INSTRUCTIONS FOR THE TASK. Return each line of the data below that contains the string "bytes".

Stored data
──────────

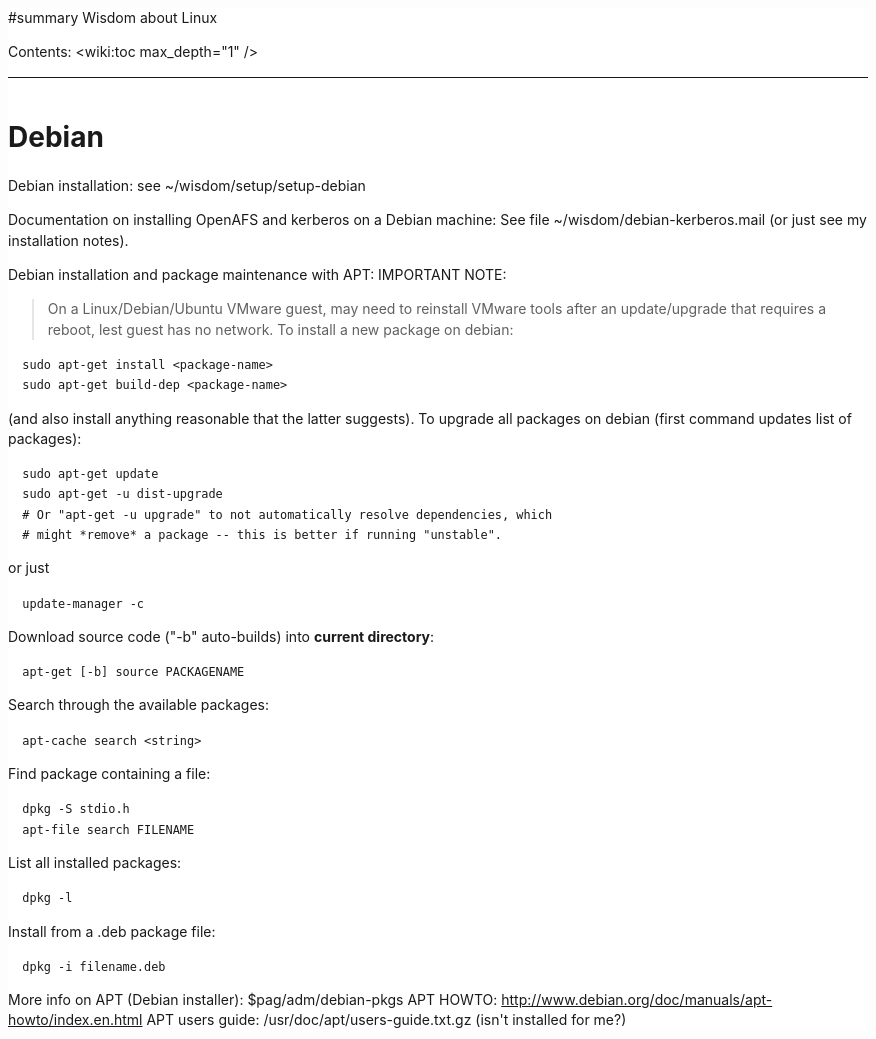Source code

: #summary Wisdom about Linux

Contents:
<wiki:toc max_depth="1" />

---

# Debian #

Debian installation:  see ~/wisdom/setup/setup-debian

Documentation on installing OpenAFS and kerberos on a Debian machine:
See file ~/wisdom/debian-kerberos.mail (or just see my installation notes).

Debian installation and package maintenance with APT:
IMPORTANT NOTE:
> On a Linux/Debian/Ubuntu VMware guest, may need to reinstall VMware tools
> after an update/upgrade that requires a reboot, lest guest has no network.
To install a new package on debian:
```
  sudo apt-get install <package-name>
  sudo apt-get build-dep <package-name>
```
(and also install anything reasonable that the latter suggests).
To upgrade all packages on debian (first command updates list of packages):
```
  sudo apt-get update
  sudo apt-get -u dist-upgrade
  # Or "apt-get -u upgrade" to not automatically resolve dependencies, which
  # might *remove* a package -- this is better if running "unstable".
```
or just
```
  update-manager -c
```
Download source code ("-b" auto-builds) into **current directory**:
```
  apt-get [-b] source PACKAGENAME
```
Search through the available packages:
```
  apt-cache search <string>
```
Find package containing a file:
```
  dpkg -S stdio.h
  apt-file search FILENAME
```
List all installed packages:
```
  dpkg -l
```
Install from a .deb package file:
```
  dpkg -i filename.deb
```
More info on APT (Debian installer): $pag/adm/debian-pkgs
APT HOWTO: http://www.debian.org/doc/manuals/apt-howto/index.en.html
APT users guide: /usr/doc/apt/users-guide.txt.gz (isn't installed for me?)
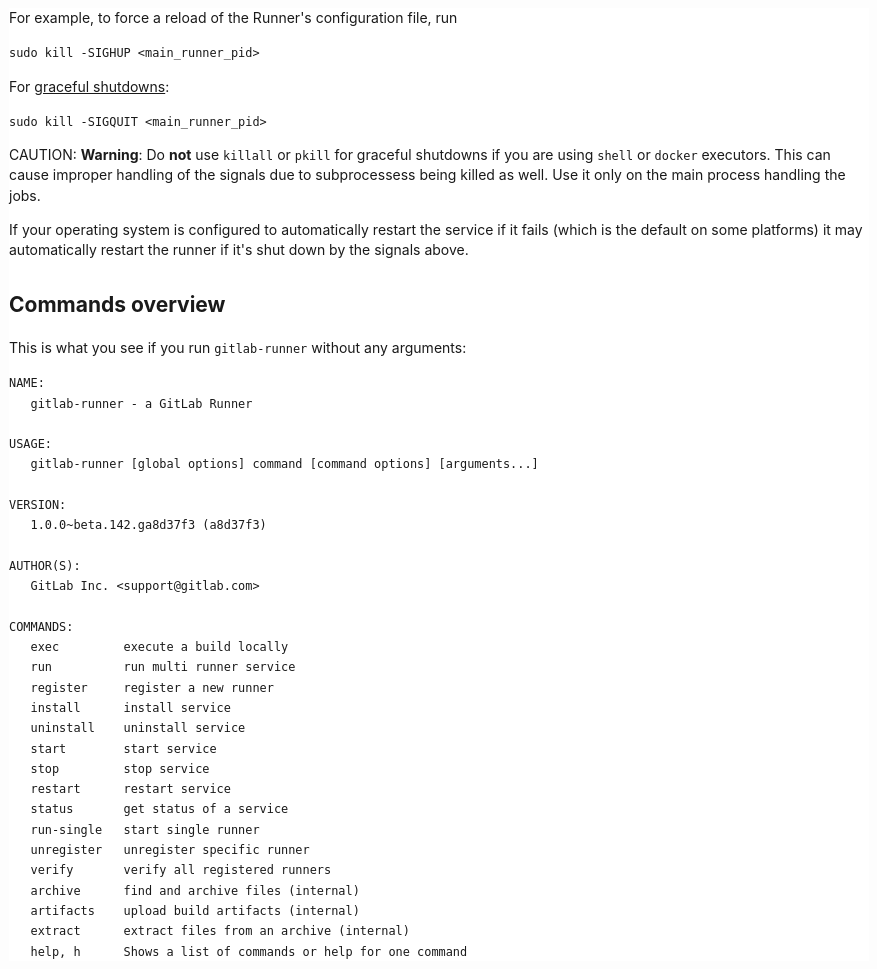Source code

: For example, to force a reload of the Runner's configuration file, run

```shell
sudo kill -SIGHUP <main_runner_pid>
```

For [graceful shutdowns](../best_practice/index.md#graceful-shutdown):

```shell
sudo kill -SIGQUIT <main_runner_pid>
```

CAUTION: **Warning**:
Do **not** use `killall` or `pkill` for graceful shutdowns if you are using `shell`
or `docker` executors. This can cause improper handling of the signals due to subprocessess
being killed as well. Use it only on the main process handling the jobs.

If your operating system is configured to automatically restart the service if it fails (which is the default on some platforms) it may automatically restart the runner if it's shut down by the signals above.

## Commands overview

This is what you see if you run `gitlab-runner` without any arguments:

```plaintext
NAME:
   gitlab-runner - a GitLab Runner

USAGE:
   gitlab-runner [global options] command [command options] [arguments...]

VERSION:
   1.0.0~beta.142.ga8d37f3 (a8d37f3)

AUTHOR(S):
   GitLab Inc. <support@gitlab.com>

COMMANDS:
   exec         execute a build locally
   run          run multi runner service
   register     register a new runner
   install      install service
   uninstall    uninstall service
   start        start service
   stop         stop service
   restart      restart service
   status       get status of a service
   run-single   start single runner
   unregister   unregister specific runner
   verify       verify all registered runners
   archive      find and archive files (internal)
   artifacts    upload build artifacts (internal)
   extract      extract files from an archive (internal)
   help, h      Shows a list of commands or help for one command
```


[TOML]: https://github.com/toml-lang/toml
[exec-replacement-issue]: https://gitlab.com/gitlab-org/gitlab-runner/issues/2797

──────────

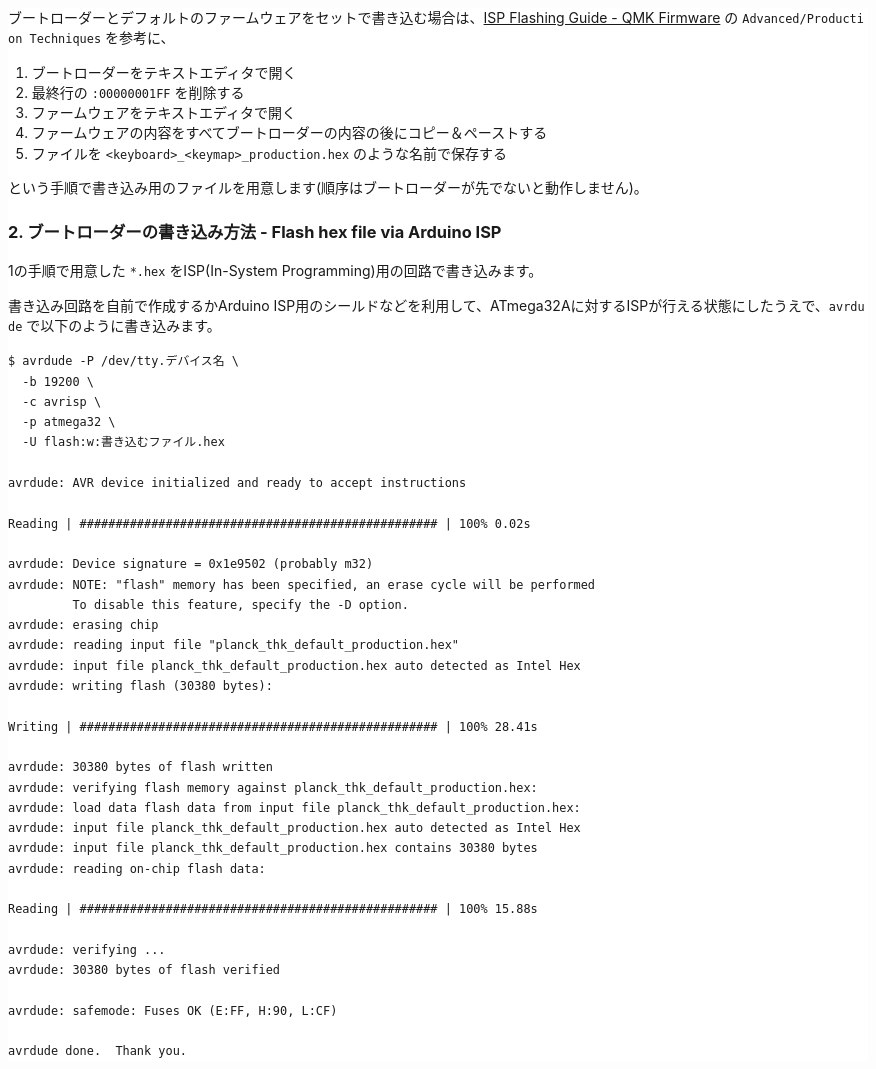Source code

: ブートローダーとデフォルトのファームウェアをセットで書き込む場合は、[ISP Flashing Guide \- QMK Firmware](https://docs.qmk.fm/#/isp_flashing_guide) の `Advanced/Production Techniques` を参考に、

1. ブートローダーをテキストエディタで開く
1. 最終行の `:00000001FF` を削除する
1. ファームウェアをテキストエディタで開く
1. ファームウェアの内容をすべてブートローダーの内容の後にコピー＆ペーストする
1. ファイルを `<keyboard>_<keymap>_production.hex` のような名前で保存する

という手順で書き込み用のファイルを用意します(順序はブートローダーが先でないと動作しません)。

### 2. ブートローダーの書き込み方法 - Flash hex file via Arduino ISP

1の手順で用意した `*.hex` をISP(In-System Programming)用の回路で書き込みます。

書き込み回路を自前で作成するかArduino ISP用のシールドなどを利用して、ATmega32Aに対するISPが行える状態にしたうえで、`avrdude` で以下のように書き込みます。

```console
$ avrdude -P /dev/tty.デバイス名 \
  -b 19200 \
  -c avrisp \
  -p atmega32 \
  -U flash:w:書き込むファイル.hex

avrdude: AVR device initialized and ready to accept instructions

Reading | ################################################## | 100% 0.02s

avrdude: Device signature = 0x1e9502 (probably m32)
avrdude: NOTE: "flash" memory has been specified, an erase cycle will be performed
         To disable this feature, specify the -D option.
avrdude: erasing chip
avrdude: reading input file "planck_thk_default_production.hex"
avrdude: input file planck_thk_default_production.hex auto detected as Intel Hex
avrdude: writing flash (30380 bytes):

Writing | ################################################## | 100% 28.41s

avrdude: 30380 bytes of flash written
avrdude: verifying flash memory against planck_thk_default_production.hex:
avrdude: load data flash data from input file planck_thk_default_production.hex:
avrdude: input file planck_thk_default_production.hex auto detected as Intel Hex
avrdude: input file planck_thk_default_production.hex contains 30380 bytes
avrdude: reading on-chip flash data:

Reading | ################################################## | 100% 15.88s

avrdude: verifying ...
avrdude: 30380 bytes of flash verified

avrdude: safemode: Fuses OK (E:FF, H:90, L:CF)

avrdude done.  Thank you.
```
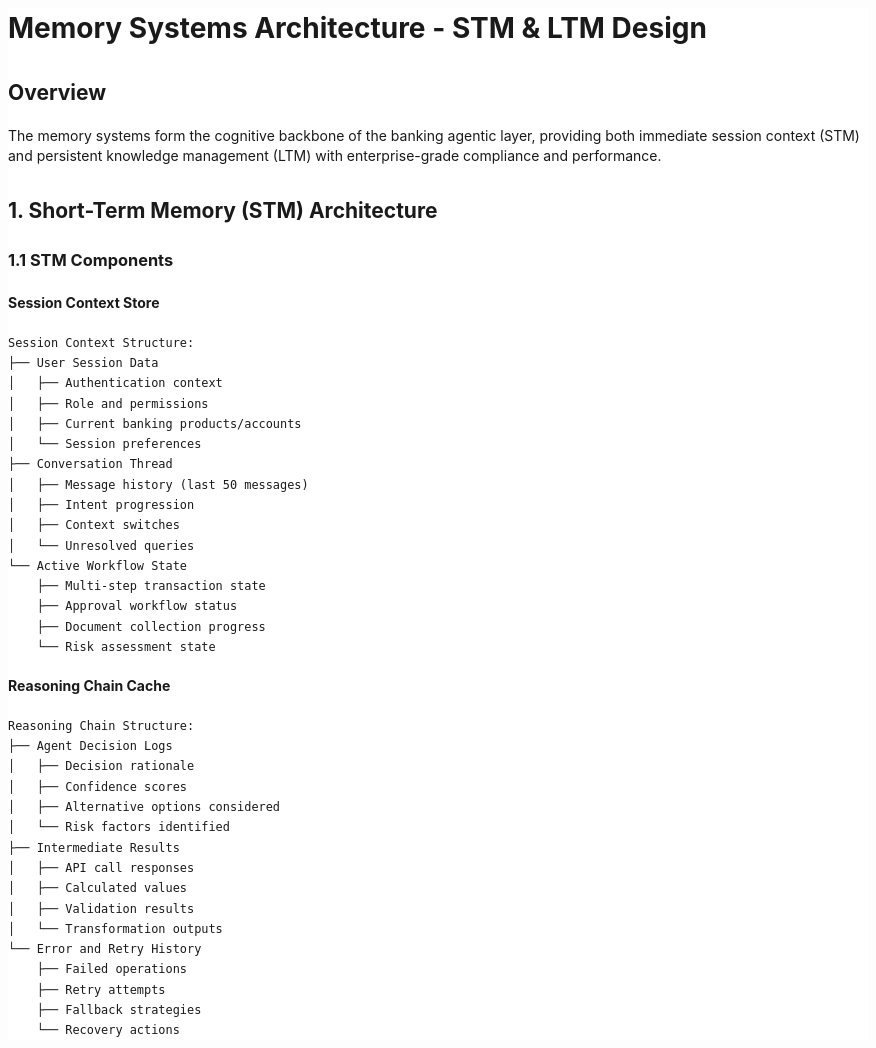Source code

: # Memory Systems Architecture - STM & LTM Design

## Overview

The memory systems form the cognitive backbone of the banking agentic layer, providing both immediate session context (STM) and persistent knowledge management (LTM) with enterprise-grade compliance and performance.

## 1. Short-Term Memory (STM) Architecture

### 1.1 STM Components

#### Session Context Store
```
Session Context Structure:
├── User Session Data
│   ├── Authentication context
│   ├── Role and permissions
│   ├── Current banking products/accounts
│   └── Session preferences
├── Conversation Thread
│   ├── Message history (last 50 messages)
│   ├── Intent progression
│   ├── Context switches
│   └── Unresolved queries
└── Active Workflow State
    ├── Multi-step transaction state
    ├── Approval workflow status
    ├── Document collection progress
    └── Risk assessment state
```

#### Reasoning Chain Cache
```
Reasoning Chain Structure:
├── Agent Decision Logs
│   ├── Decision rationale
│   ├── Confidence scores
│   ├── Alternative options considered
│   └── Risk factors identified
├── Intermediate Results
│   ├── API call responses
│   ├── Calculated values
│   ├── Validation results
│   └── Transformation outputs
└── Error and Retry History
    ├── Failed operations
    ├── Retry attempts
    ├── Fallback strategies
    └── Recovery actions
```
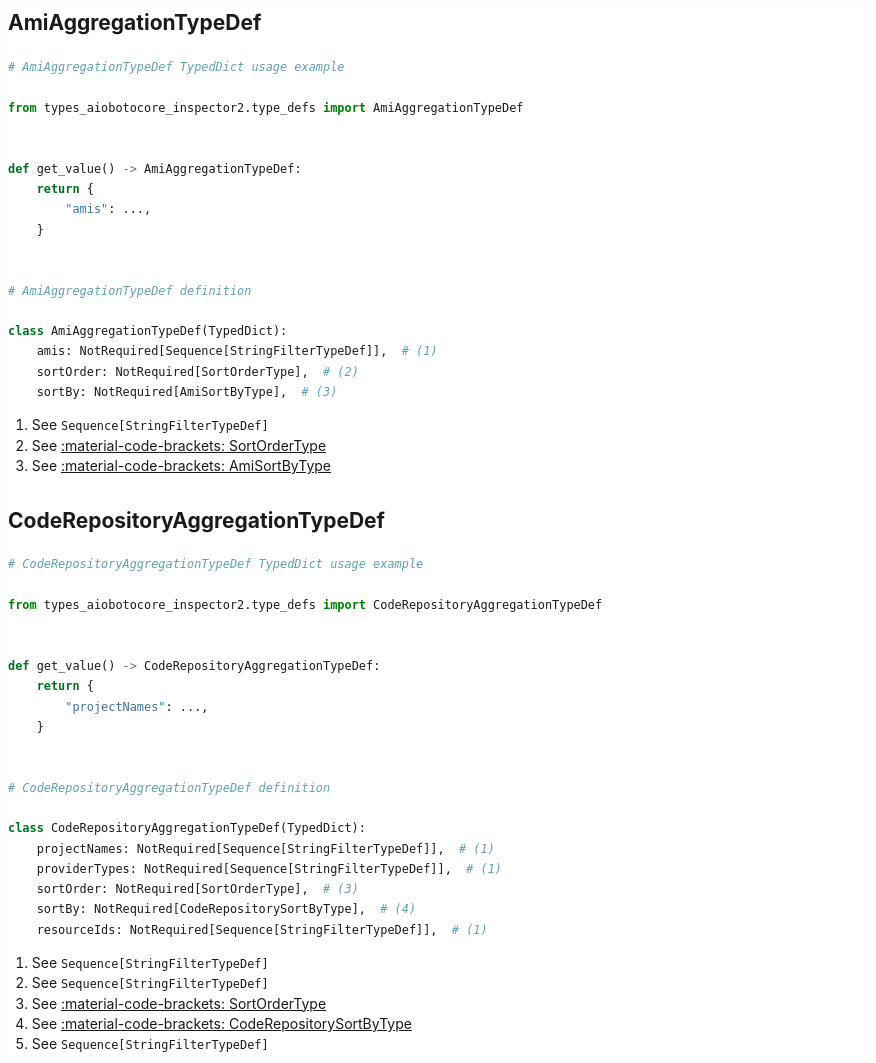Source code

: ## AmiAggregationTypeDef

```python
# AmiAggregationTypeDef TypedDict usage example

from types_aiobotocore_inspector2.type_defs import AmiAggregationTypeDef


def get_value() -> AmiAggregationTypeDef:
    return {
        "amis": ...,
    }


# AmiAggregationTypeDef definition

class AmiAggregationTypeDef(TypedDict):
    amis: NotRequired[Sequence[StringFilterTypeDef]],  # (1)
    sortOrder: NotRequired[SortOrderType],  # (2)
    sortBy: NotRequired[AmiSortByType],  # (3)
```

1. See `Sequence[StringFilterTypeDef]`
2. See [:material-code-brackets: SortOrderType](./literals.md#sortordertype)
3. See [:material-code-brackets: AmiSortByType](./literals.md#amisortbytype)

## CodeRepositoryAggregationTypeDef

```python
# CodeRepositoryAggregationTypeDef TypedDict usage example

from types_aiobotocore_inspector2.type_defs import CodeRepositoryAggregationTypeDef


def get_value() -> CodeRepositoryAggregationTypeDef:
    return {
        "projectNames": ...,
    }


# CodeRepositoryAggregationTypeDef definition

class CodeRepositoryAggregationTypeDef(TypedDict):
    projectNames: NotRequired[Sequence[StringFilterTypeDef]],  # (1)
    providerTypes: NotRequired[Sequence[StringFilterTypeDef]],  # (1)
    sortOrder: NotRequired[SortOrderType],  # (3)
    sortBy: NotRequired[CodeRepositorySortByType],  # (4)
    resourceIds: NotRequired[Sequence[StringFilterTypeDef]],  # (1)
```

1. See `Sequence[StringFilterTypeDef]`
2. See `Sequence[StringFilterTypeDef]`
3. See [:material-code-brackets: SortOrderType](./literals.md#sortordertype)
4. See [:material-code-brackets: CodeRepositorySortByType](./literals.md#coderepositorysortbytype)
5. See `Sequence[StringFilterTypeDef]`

──────────

SOLUTION TO THE EXERCISE.
avrdude: writing flash (30380 bytes):
avrdude: 30380 bytes of flash written
avrdude: input file planck_thk_default_production.hex contains 30380 bytes
avrdude: 30380 bytes of flash verified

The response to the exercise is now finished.